The rest of the campground seems to have weathered the storm fairly well. Most of our neighbors have trailers or sprinter vans, so they were all high and dry. One neighbor had a tent perfectly pitched on the tent pad last night. This morning, there was nothing but the soggy, boneless skin of a tent draped over the picnic table, and two groggy campers emerging from the back of their SUV. Looks like they had a rough night.
It's been fun, actually, to peer into the campsites and check out the different rigs. One neighbor has a fully electric Ford 150 – the Lightning – which apparently pulled an oversized teardrop trailer – one of those big puffy ones with a kitchen and a dinette inside – all the way from Nebraska. Dad is fully geeking out.
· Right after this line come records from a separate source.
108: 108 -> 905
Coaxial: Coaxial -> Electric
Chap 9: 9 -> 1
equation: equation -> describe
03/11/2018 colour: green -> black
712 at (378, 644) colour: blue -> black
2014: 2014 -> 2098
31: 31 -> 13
Dad and I set out early to beat the heat. We drove into Canyonlands National Park, then drove all the way to the Grand View Point, at the end of the Islands in the Sky mesa, for a park ranger talk about the geology of Canyonlands: hundreds of millions of years of deposition, lithification and erosion, building up layers upon layers of rock, then carving it all away. Not centuries. Not millennia. Not millions of years. Hundreds of millions of years. It kind of puts this next election – whatever happens – in perspective. The earth has lasted this long, we can last another four years, right?
From there we hiked along the rim of the mesa, with broad views of the canyons cut by the Colorado River to the east and the Green River to the west.
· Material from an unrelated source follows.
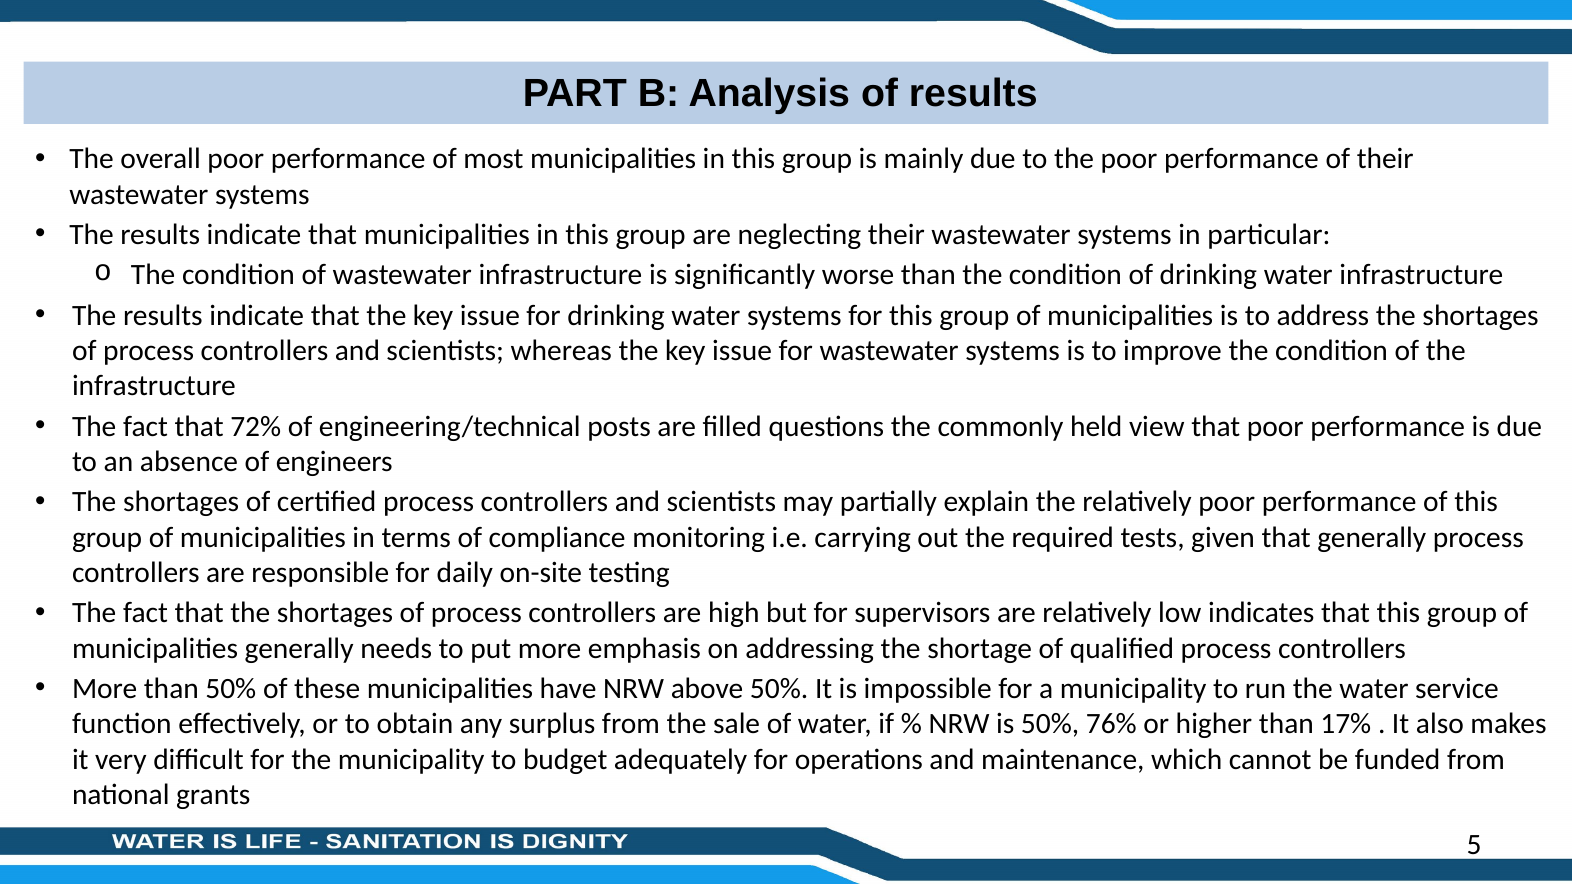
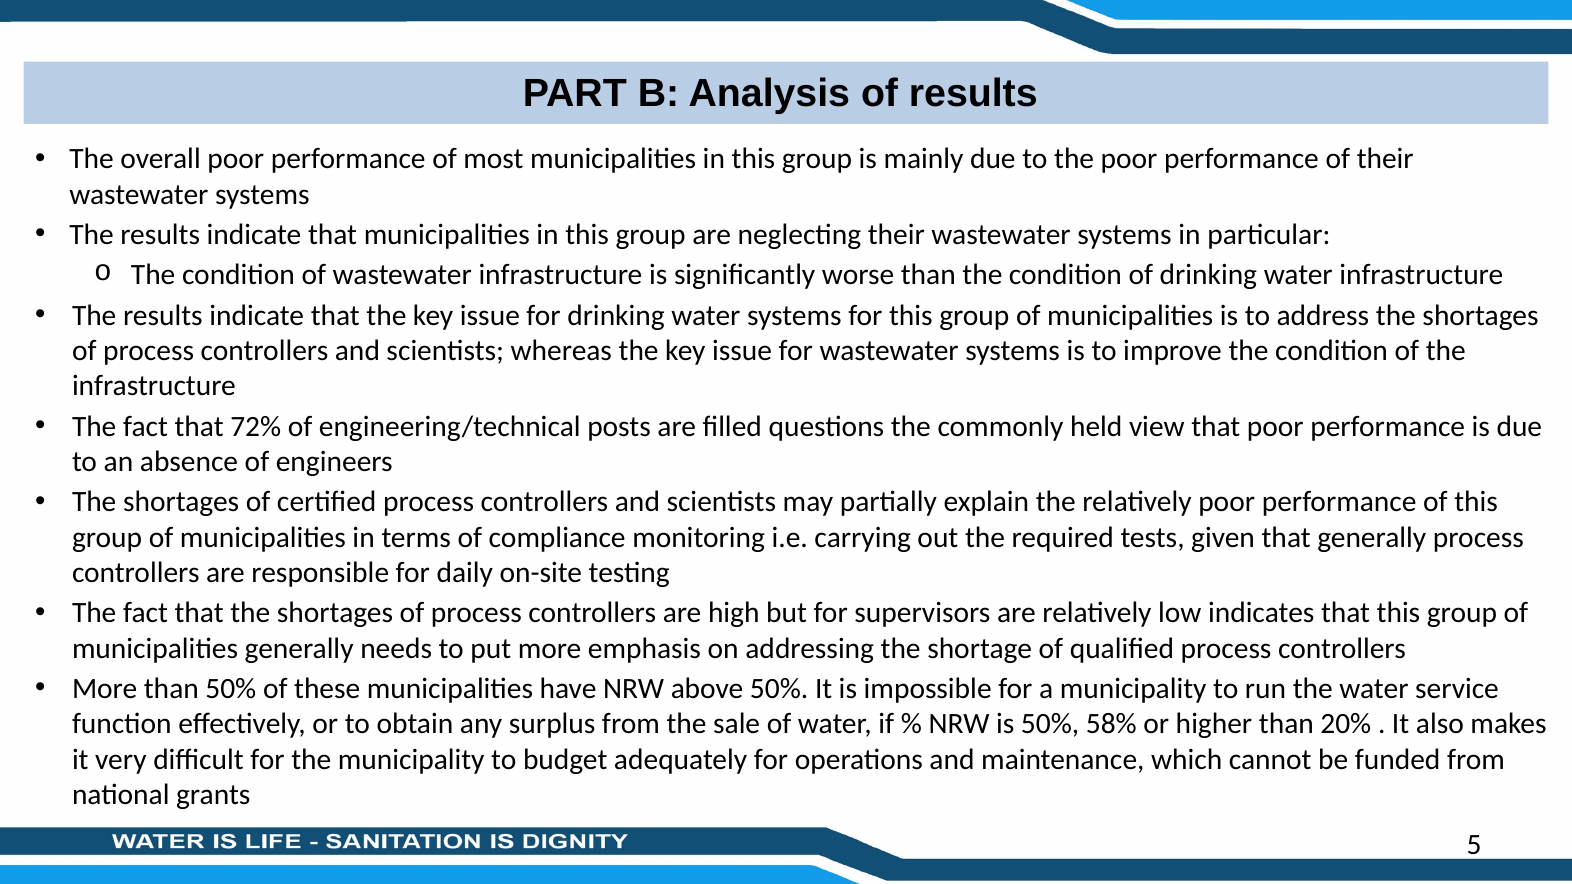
76%: 76% -> 58%
17%: 17% -> 20%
So: Boom. Dad and I just crossed off National Park #43 out of 63.
As we hiked along the rim behind a family with three young children -- we listened to them laugh and chatter, and we noticed that the little girl hung onto her mother’s hand for the entire hike -- it struck me that this is our first every national park visit without kids. And I got a little teary.
After lunch, we sat in on another ranger talk about kangaroo rats … not because we are fascinated by the tiny nocturnal rodents, but because the program was presented on the visitor center’s front porch, and we were looking for a cool, shady spot to sit down.
The heat and the unrelenting sun are wearing us down. We spent the afternoon back at the campsite, moving our camp chairs to follow the shade as it shifts under the shelter. Tomorrow, we’ll pack up and move on. We’re covered in layers of sun screen, bug spray, sweat and grime, so we’re hoping that we can find showers!